Records from a collection
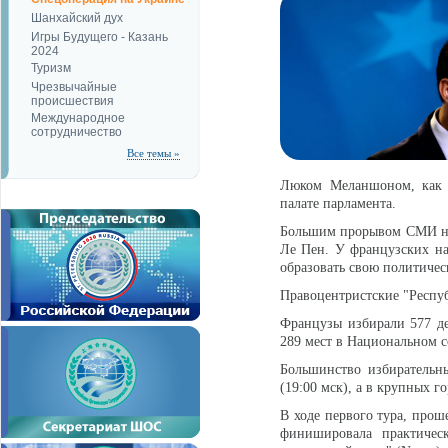
Шанхайский дух
Игры Будущего - Казань
2024
Туризм
Чрезвычайные
происшествия
Международное
сотрудничество
Все темы »
Люком Меланшоном, как и
палате парламента.
Большим прорывом СМИ на
Ле Пен. У французских нац
образовать свою политиче
Правоцентристские "Респуб
Французы избирали 577 де
289 мест в Национальном 
Большинство избирательн
(19:00 мск), а в крупных го
В ходе первого тура, прош
финишировала практичес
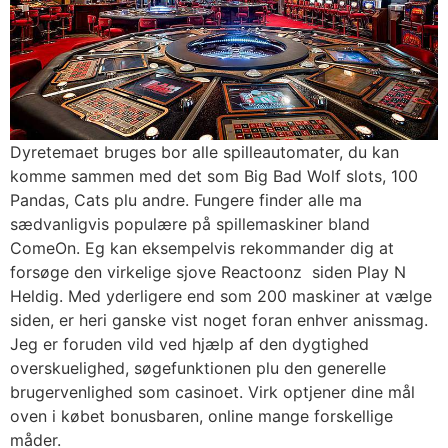
Dyretemaet bruges bor alle spilleautomater, du kan
komme sammen med det som Big Bad Wolf slots, 100
Pandas, Cats plu andre. Fungere finder alle ma
sædvanligvis populære på spillemaskiner bland
ComeOn. Eg kan eksempelvis rekommander dig at
forsøge den virkelige sjove Reactoonz siden Play N
Heldig. Med yderligere end som 200 maskiner at vælge
siden, er heri ganske vist noget foran enhver anissmag.
Jeg er foruden vild ved hjælp af den dygtighed
overskuelighed, søgefunktionen plu den generelle
brugervenlighed som casinoet. Virk optjener dine mål
oven i købet bonusbaren, online mange forskellige
måder.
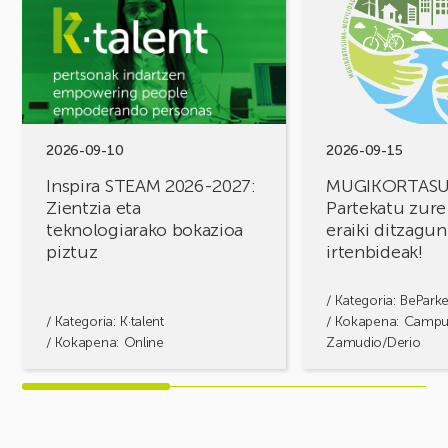
STEAM
FOROA
2026-
Partekatu
2027:
zure
Zientzia
erronkak,
eta
eraiki
teknologiarako
ditzagun
bokazioa
irtenbideak!
2026-09-10
2026-09-15
piztuz
Inspira STEAM 2026-2027:
MUGIKORTAS
Zientzia eta
Partekatu zure
teknologiarako bokazioa
eraiki ditzagun
piztuz
irtenbideak!
/ Kategoria:
BePark
/ Kategoria:
K·talent
/ Kokapena: Camp
/ Kokapena: Online
Zamudio/Derio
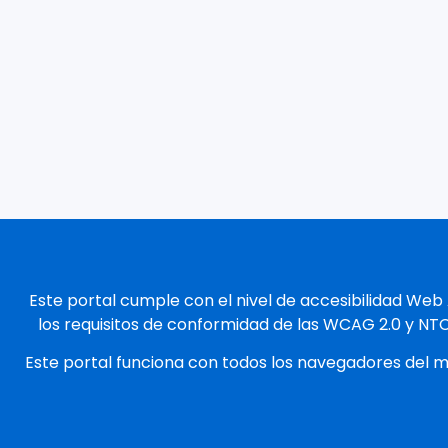
Este portal cumple con el nivel de accesibilidad Web
los requisitos de conformidad de las WCAG 2.0 y NT
Este portal funciona con todos los navegadores del 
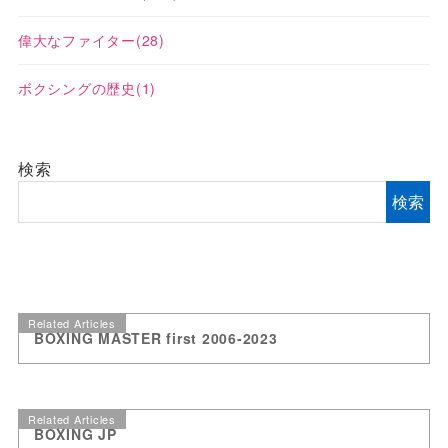
偉大なファイター
(28)
ボクシングの歴史
(1)
検索
検索
Related Articles
BOXING MASTER first 2006-2023
Related Articles
BOXING JP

_Exercise requirements:_ Your copy must match the records above exactly, apart from the pictures, which are excluded.

_Answer for this exercise:_
Шанхайский дух
Игры Будущего - Казань
2024
Туризм
Чрезвычайные
происшествия
Международное
сотрудничество
Все темы »
Люком Меланшоном, как и
палате парламента.
Большим прорывом СМИ на
Ле Пен. У французских нац
образовать свою политиче
Правоцентристские "Респуб
Французы избирали 577 де
289 мест в Национальном 
Большинство избирательн
(19:00 мск), а в крупных го
В ходе первого тура, прош
финишировала практичес
Dyretemaet bruges bor alle spilleautomater, du kan
komme sammen med det som Big Bad Wolf slots, 100
Pandas, Cats plu andre. Fungere finder alle ma
sædvanligvis populære på spillemaskiner bland
ComeOn. Eg kan eksempelvis rekommander dig at
forsøge den virkelige sjove Reactoonz siden Play N
Heldig. Med yderligere end som 200 maskiner at vælge
siden, er heri ganske vist noget foran enhver anissmag.
Jeg er foruden vild ved hjælp af den dygtighed
overskuelighed, søgefunktionen plu den generelle
brugervenlighed som casinoet. Virk optjener dine mål
oven i købet bonusbaren, online mange forskellige
måder.
STEAM
FOROA
2026-
Partekatu
2027:
zure
Zientzia
erronkak,
eta
eraiki
teknologiarako
ditzagun
bokazioa
irtenbideak!
2026-09-10
2026-09-15
piztuz
Inspira STEAM 2026-2027:
MUGIKORTAS
Zientzia eta
Partekatu zure
teknologiarako bokazioa
eraiki ditzagun
piztuz
irtenbideak!
/ Kategoria:
BePark
/ Kategoria:
K·talent
/ Kokapena: Camp
/ Kokapena: Online
Zamudio/Derio
Este portal cumple con el nivel de accesibilidad Web
los requisitos de conformidad de las WCAG 2.0 y NT
Este portal funciona con todos los navegadores del 
偉大なファイター
(28)
ボクシングの歴史
(1)
検索
検索
Related Articles
BOXING MASTER first 2006-2023
Related Articles
BOXING JP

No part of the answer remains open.